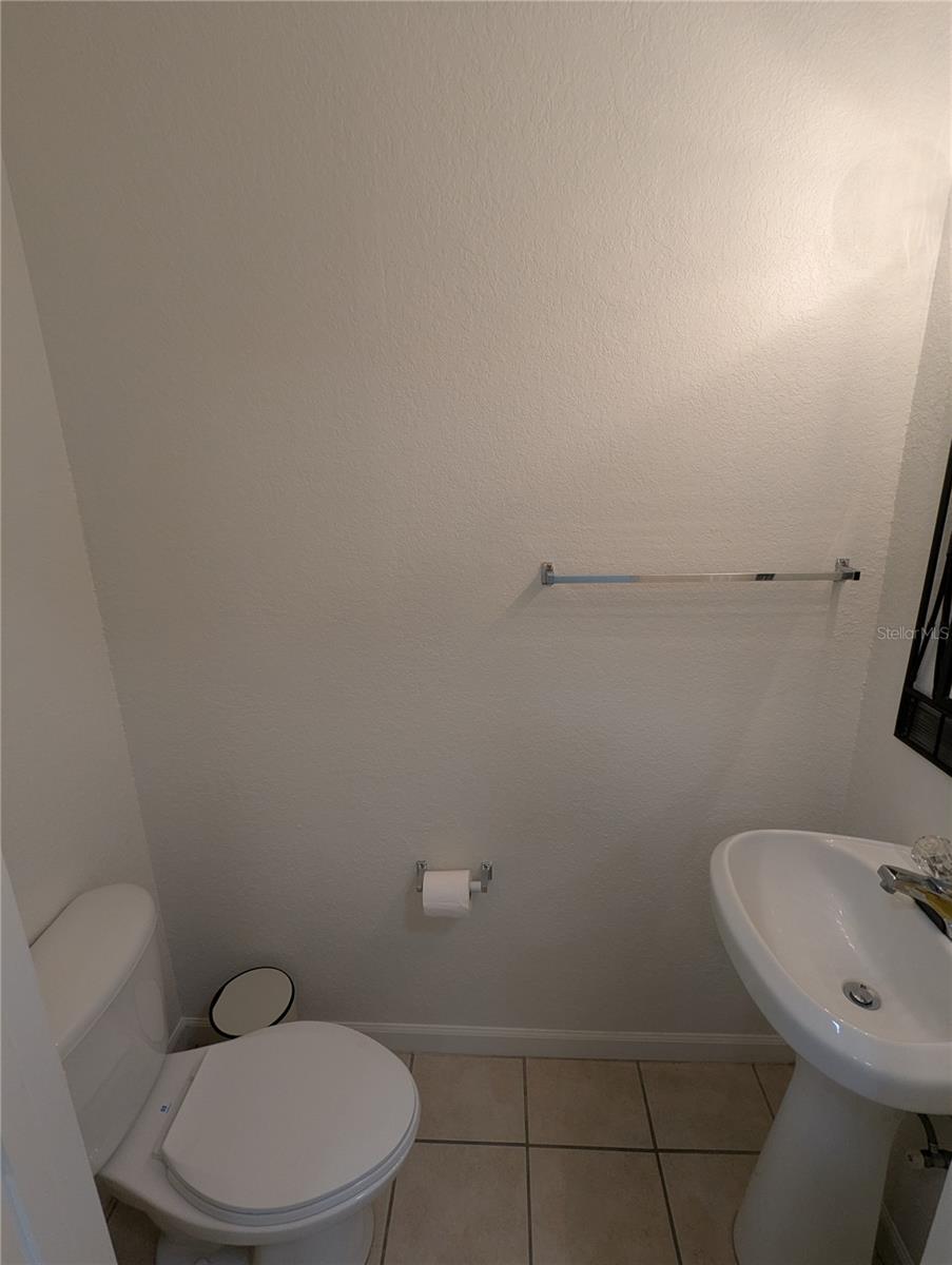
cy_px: 632
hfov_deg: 78.2
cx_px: 476
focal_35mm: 16
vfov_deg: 94.4
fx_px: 585
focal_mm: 2.35
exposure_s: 1/40
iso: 51
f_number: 2.2
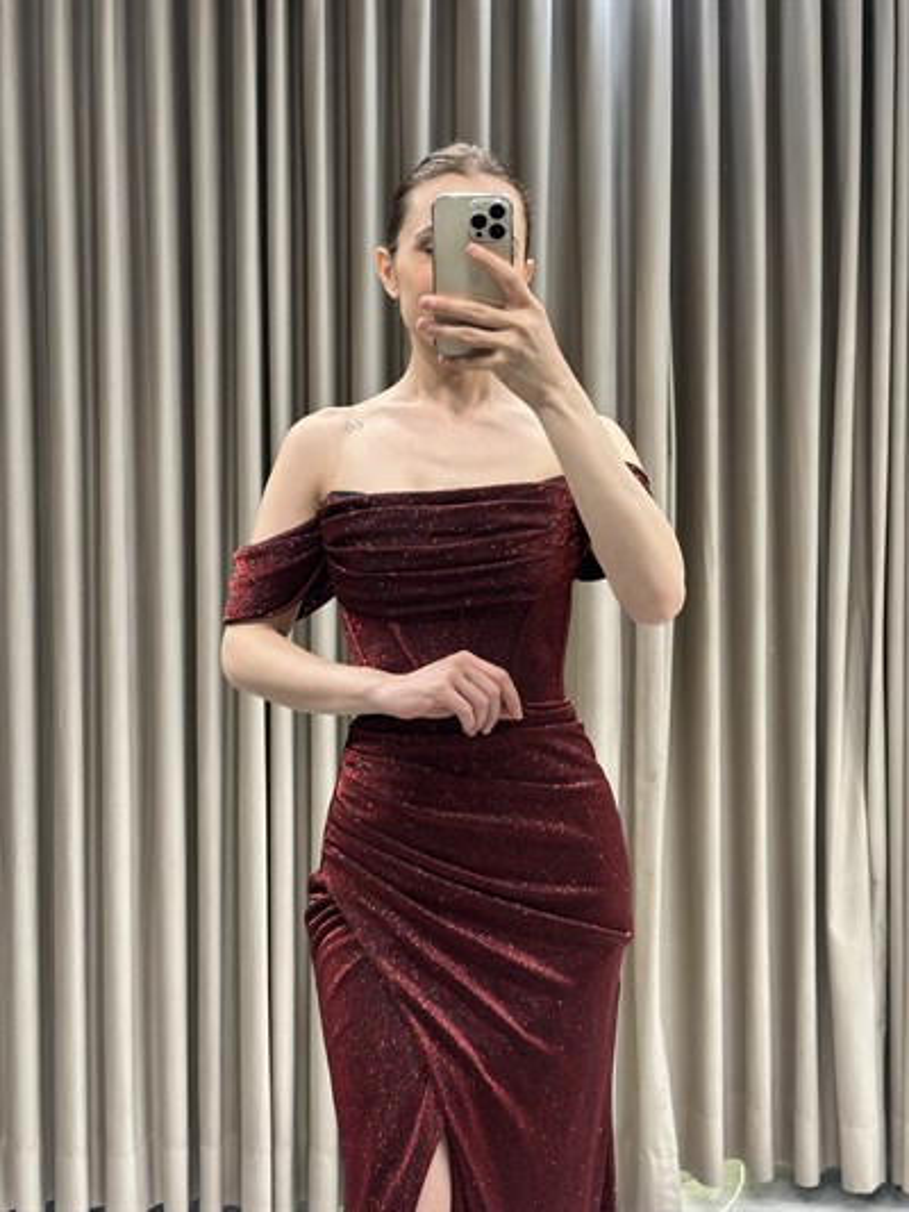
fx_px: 1680
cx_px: 454
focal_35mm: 48
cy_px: 606
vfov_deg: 39.6
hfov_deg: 30.3
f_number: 1.78
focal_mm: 6.86
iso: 64
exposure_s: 1/422
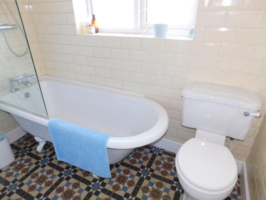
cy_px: 100
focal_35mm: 23
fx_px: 177
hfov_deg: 73.9
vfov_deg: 58.9
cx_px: 133
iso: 180
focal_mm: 4
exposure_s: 1/30
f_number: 3
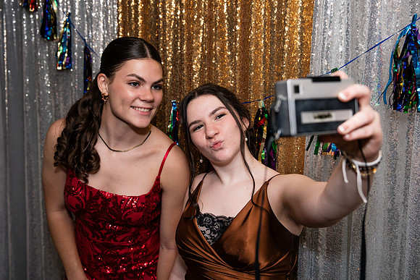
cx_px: 210
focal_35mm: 42
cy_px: 140
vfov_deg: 31.9
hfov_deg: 46.4
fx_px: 490
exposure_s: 1/250
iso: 400
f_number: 4
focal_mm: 42
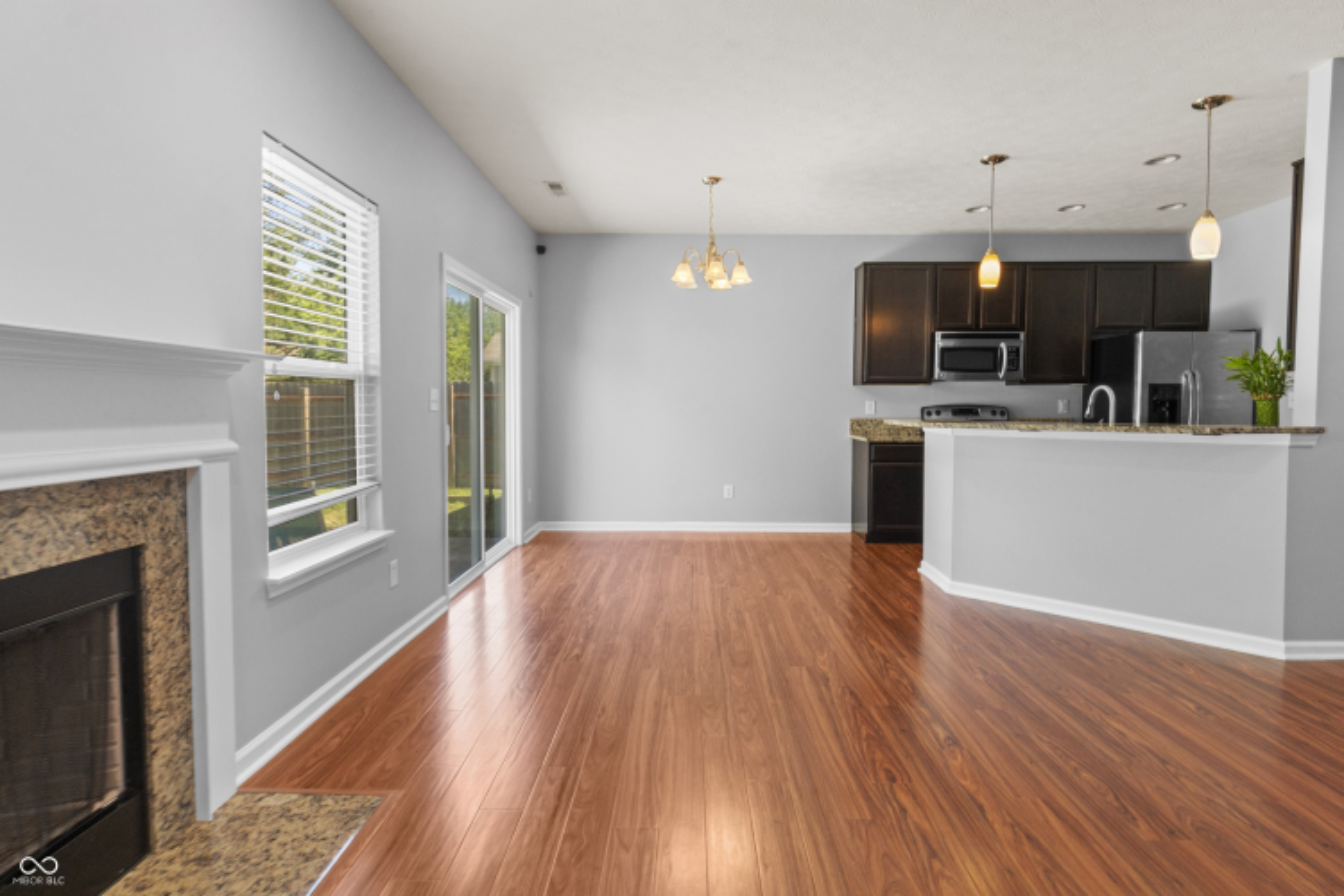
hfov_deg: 90.0
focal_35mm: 18
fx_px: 672
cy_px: 448
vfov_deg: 67.4
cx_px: 672
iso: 250
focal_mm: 12
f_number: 9
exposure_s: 1/8
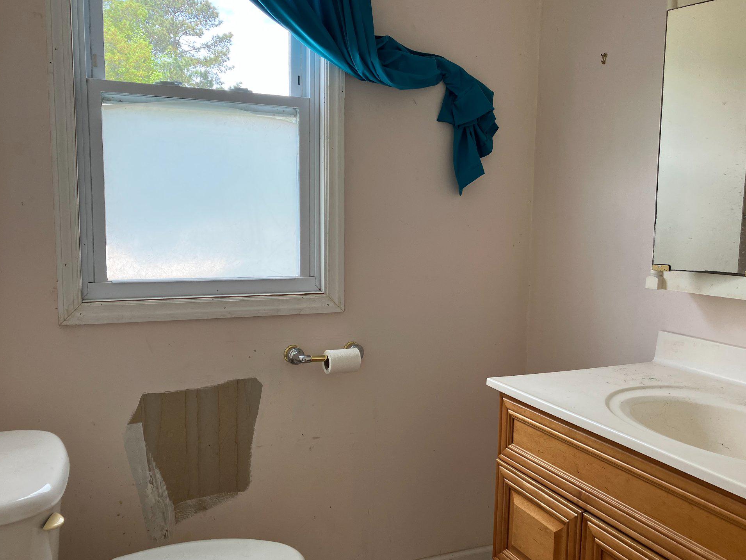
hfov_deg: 60.0
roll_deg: -0.4
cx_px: 372
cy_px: 287
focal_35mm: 30
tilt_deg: -5.8
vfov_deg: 46.8
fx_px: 647
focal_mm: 3.99
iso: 40
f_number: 1.8
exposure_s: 1/162
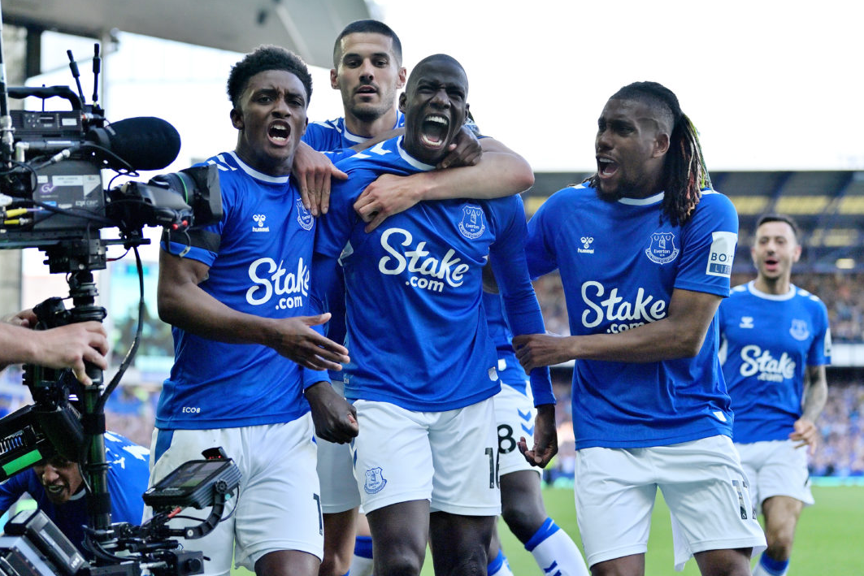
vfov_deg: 17.3
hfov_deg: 25.7
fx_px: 1896
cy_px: 290
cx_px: 406
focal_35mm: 79
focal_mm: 70
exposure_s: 1/1600
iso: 125
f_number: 2.8
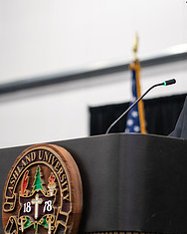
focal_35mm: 227
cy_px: 120
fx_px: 1570
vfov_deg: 8.5
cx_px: 165
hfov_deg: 6.8
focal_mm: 98
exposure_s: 1/200
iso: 2500
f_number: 3.2
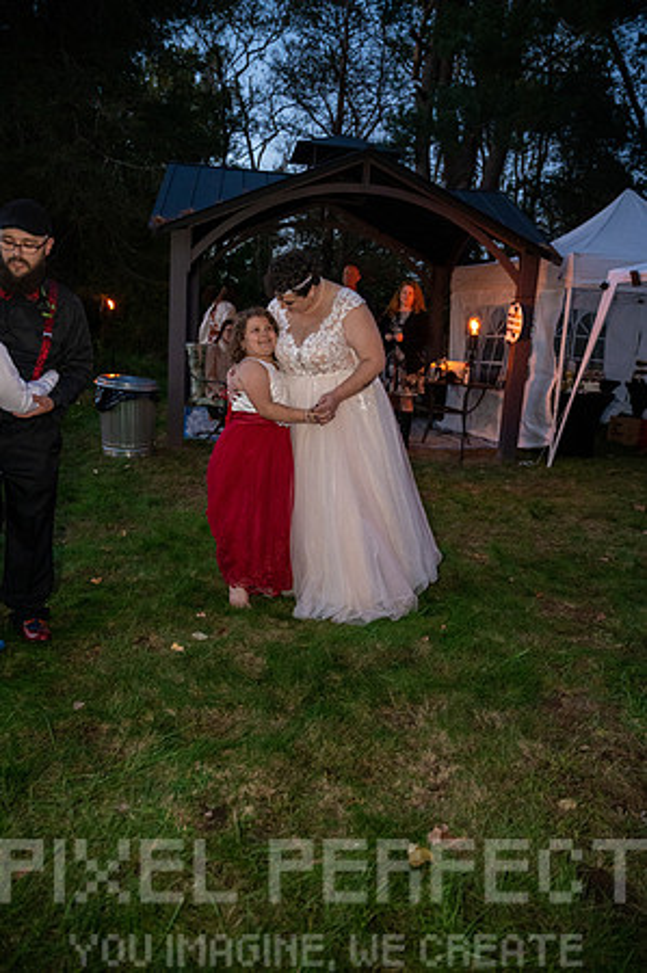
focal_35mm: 28
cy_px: 486
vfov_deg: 65.5
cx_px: 324
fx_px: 757
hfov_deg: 46.3
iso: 7200
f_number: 2.8
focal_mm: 28
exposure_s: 1/60
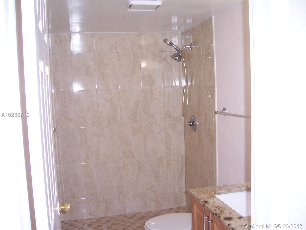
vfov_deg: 39.7
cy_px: 115
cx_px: 153
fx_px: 318
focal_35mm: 36
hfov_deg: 51.4
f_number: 3
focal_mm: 6
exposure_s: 1/60
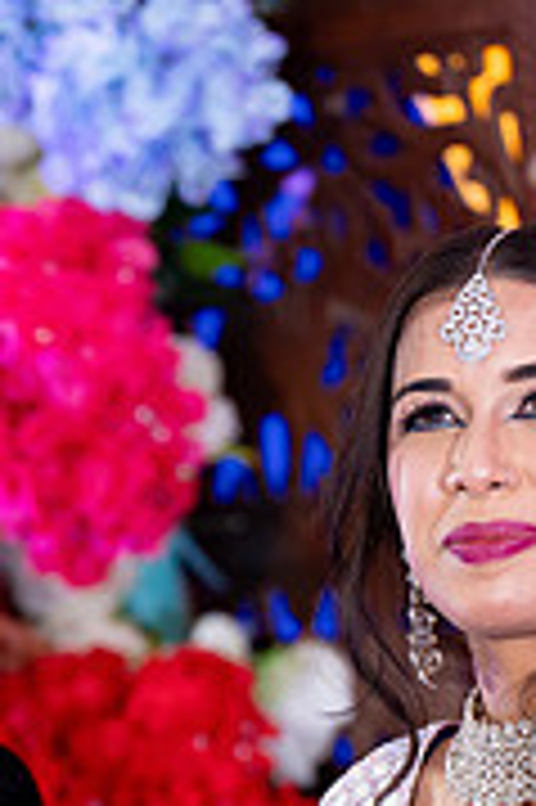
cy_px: 799
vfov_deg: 3.2
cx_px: 45
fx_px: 14499
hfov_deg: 2.1
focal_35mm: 648
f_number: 2.8
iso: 1250
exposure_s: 1/200
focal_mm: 200
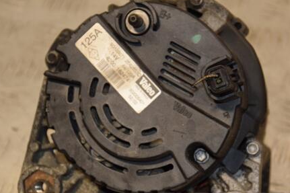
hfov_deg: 13.1
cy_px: 113
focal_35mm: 157
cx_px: 149
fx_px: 1262
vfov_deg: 8.8
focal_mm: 75
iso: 800
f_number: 5.3
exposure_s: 1/200
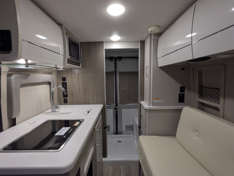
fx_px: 108
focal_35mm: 16
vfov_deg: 78.2
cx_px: 117
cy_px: 88
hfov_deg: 94.4
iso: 329
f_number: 2.2
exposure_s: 1/210
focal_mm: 2.35
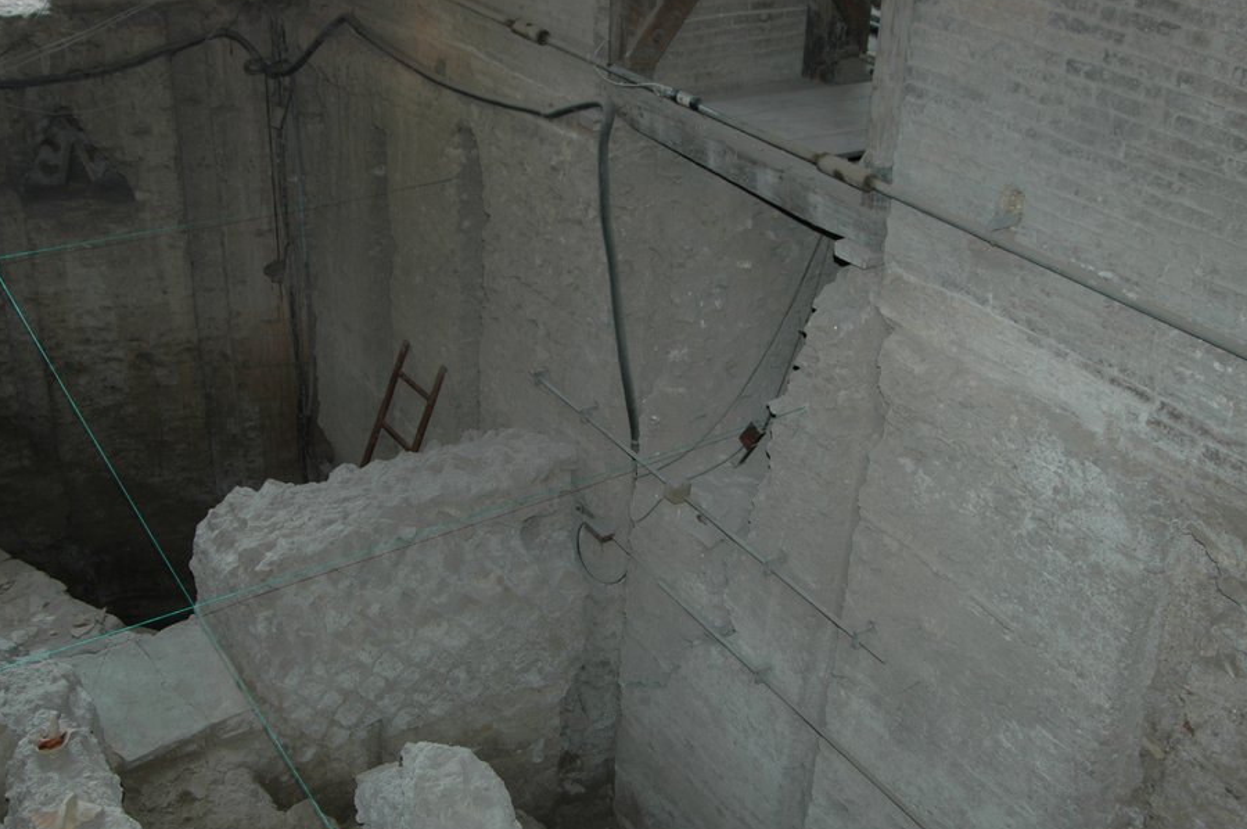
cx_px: 576
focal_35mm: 40
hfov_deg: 48.5
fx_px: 1384
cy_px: 445
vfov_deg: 33.3
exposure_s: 1/60
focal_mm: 24
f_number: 3.5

_Problem to work on_
Go back to the listing above and write out the lines starting at the one with "vfov_deg: 94.4" and ending at the one with "fx_px: 1570", inclusive, exactly and without pictures.

_Task output_
vfov_deg: 94.4
fx_px: 585
focal_mm: 2.35
exposure_s: 1/40
iso: 51
f_number: 2.2
fx_px: 1680
cx_px: 454
focal_35mm: 48
cy_px: 606
vfov_deg: 39.6
hfov_deg: 30.3
f_number: 1.78
focal_mm: 6.86
iso: 64
exposure_s: 1/422
cy_px: 100
focal_35mm: 23
fx_px: 177
hfov_deg: 73.9
vfov_deg: 58.9
cx_px: 133
iso: 180
focal_mm: 4
exposure_s: 1/30
f_number: 3
cx_px: 210
focal_35mm: 42
cy_px: 140
vfov_deg: 31.9
hfov_deg: 46.4
fx_px: 490
exposure_s: 1/250
iso: 400
f_number: 4
focal_mm: 42
hfov_deg: 90.0
focal_35mm: 18
fx_px: 672
cy_px: 448
vfov_deg: 67.4
cx_px: 672
iso: 250
focal_mm: 12
f_number: 9
exposure_s: 1/8
hfov_deg: 60.0
roll_deg: -0.4
cx_px: 372
cy_px: 287
focal_35mm: 30
tilt_deg: -5.8
vfov_deg: 46.8
fx_px: 647
focal_mm: 3.99
iso: 40
f_number: 1.8
exposure_s: 1/162
vfov_deg: 17.3
hfov_deg: 25.7
fx_px: 1896
cy_px: 290
cx_px: 406
focal_35mm: 79
focal_mm: 70
exposure_s: 1/1600
iso: 125
f_number: 2.8
focal_35mm: 227
cy_px: 120
fx_px: 1570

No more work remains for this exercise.